What Is a Tariff War?
A tariff war is an economic battle between two countries in which Country A raises tax rates on Country B’s exports, and Country B then raises taxes on Country A’s exports in retaliation. The increased tax rate is designed to hurt the other country economically, as tariffs discourage people from buying products from outside sources by raising the total cost of those products.
- A tariff war often begins when one country wants to change another country’s behavior.
- Country A raises tax rates on Country B’s exports, and then Country B retaliates on County A’s exports.
- The citizens of each country pay the additional costs of products, which manufacturers invariably pass on to consumers.
How a Tariff War Works
A country might incite a tariff war because it is unhappy with one of its trading partners’ political decisions. By putting enough economic pressure on the country, it hopes to force a change in the opposing government’s behavior. This type of tariff war is also known as a “customs war.”
Donald Trump is the first American president to wage a tariff war since Herbert Hoover.
History of Tariff Wars
The U.S. had not imposed high tariffs on trading partners since the 1920s and early ’30s. Because of the tariffs in that era, overall world trade declined about 66% between 1929 and 1934. The Smoot-Hawley Tariff Act of 1930 is generally credited with seriously exacerbating the Great Depression and led to the election of President Franklin D. Roosevelt, who in 1934 signed the Reciprocal Trade Agreements Act that reduced tariff levels and liberalized trade with foreign governments.
In the post World War II period, Donald Trump was one of a few presidential candidates to speak about trade inequities and tariffs. He vowed to take a tough line against international trading partners, especially China, to help American blue-collar workers displaced by what he described as unfair trade practices.

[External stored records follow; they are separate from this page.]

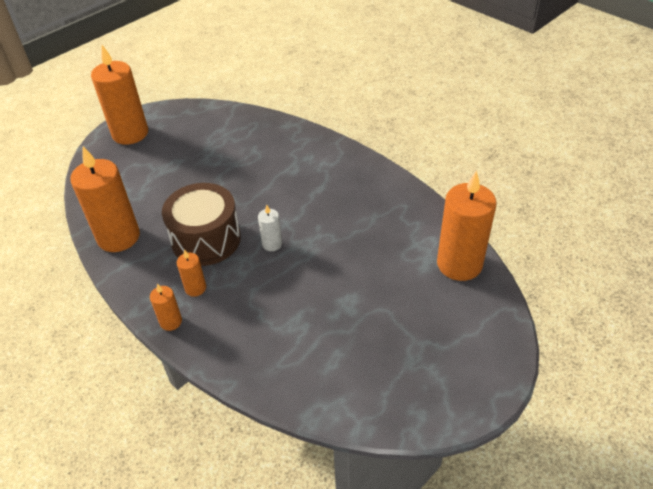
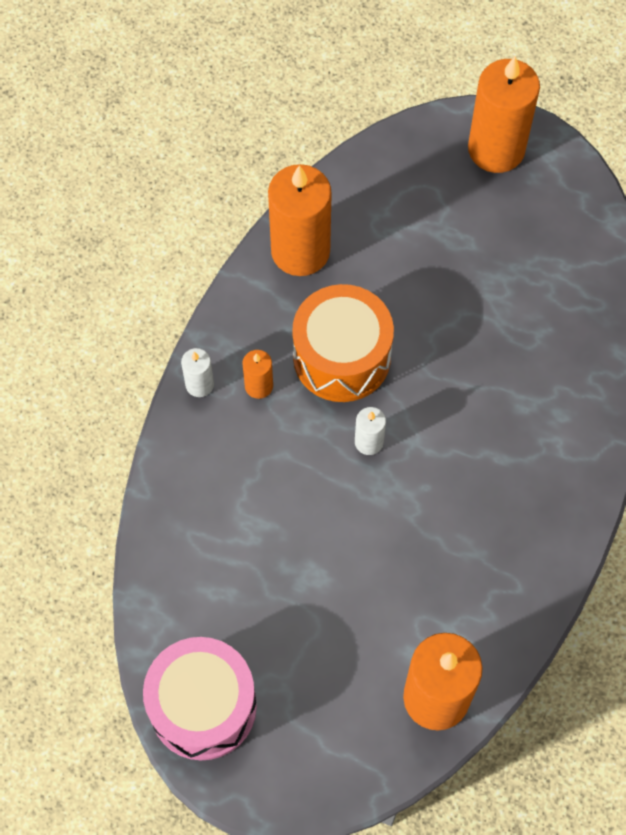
camera: 65 degrees right, 20 degrees up
orange candle [150,283,182,331] -> white candle [181,348,214,397]
brown drum [162,183,241,266] -> orange drum [292,284,394,402]
none -> pink drum [143,637,257,760]

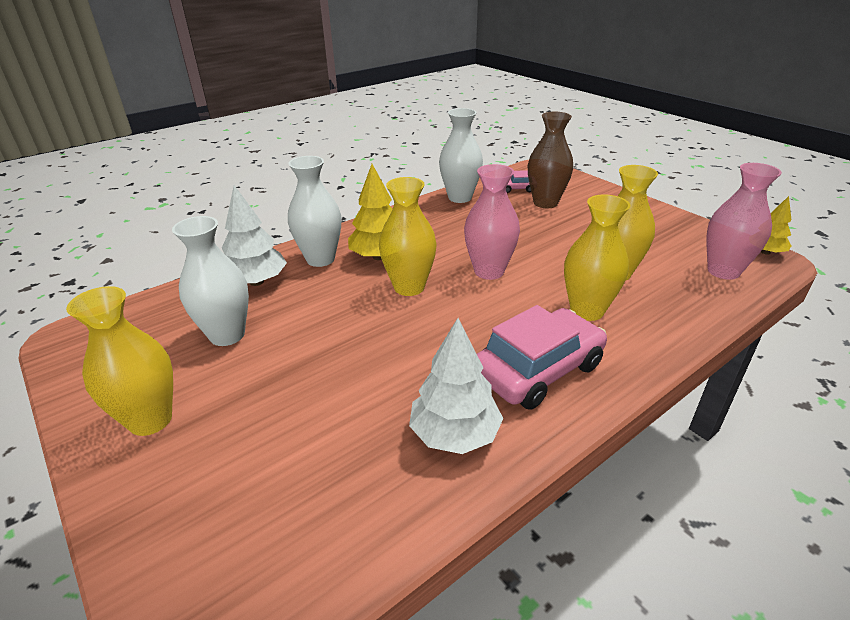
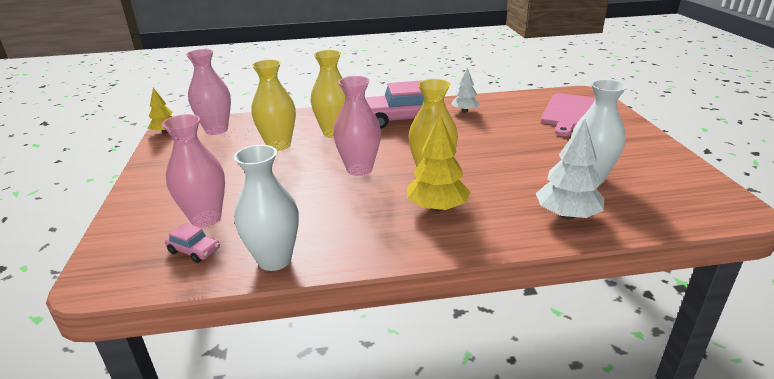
camera: 150 degrees left, 5 degrees down
yellow vase [66,286,173,436] -> none
white vase [288,156,341,267] -> none
white tree [409,318,504,454] -> white tree [451,67,480,112], size x0.62
brown vase [528,112,573,208] -> pink vase [162,114,225,227]
none -> pink cutting board [541,93,595,136]

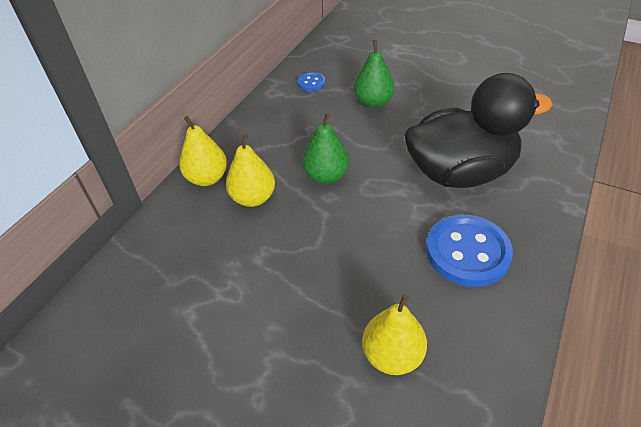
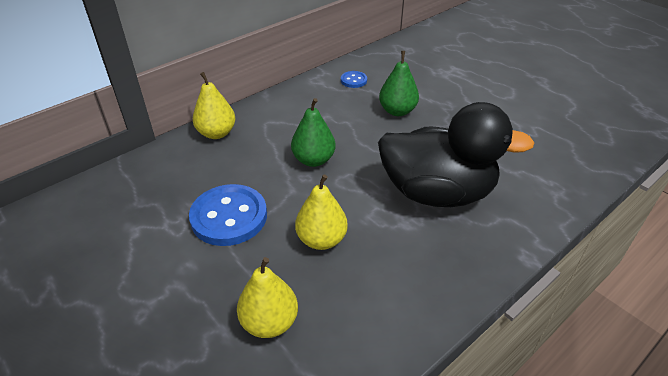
camera: 20 degrees right, 5 degrees down
yellow pear [226,134,275,207] -> yellow pear moved to [295,174,348,250]
blue button [426,214,513,287] -> blue button moved to [189,184,267,246]

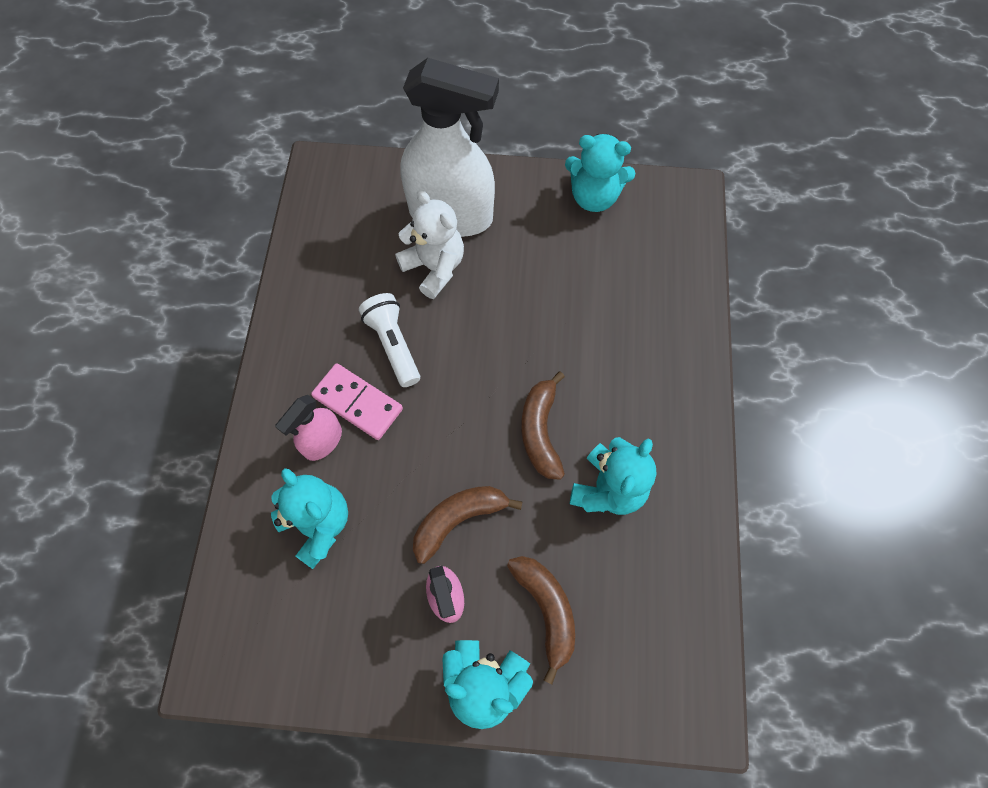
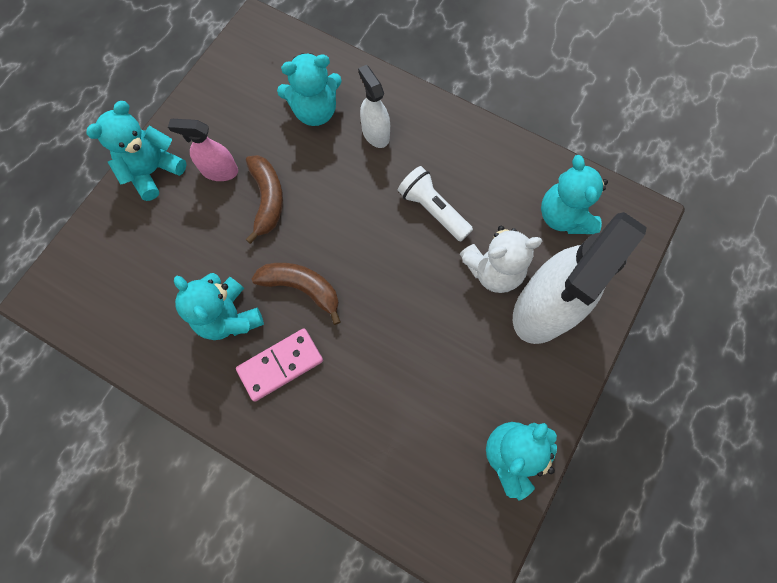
camera: 115 degrees right, 5 degrees up
pink spray bottle [275,395,342,461] -> white spray bottle [358,65,390,148]
pink domino [311,363,403,440] -> pink domino moved to [236,328,323,402]
white flashlight [359,293,420,387] -> white flashlight turned 135 degrees counterclockwise [398,166,473,242]
brown banana [507,556,575,684] -> none
none -> turquoise teddy bear [541,155,608,234]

In December 2016 rumors circulated that President-elect Donald Trump’s transition team wanted to propose tariffs, but President Trump did not act until January 2018, when solar panels and washing machines were targeted. In March 2018 tariffs of 25% were added to imported steel and 10% on imported aluminum. Several countries were exempted, but Trump announced that the U.S. government would apply tariffs on $50 billion worth of Chinese imports. That led to back-and-forth tariff announcements as the Chinese government retaliated in early April 2018 with a 15% tariff on 120 U.S. products sold in China and 25% on eight products, such as pork. In response, President Trump added $100 billion worth of Chinese products to the list.
The value of the Chinese goods on which President Donald Trump has imposed tariffs as of the beginning of September 2019.
As of the beginning of September 2019, President Trump had imposed tariffs on $360 billion worth of Chinese goods, with China lashing back at $110 billion of U.S. products. Trump promises more to come on Oct. 1, though he has delayed some of those new tariffs until Dec. 15 to avoid hurting the Christmas shopping season. As a result of the tariff war, the manufacturing sector of the American economy saw factory output drop in August 2019, tipping it into a recession. Tariffs have hurt American famers so much that President Trump has, in collaboration with Congress, had to give them aid in the form of economic subsidies to ease their losses. As of mid-September 2019 neither side seems willing and/or able to budge.
Many economists and trade organizations that represent large U.S. companies were opposed to the tariff war from the outset, but supporters included the AFL-CIO, which is the largest U.S. union, and Ohio’s Senator Sherrod Brown (D), because he stated it would provide a boost to Ohio’s steel plants. Republicans have generally been more cautious, with former Speaker of the House Paul Ryan, while still in office, and Senate Majority Leader Mitch McConnell urging Trump to rethink his proposal or to target the tariffs more narrowly.
Nobel laureate economist Robert Shiller, of Yale University, warned in March 2018 that a trade war could push the U.S. economy into recession. Nevertheless, with the American president having unlimited power over the imposition of tariffs, the only person whose opinion ultimately matters on this tariff war remains Mr. Trump himself. In March 2018 he tweeted that “trade wars are good, and easy to win.” Only time will tell if he was right.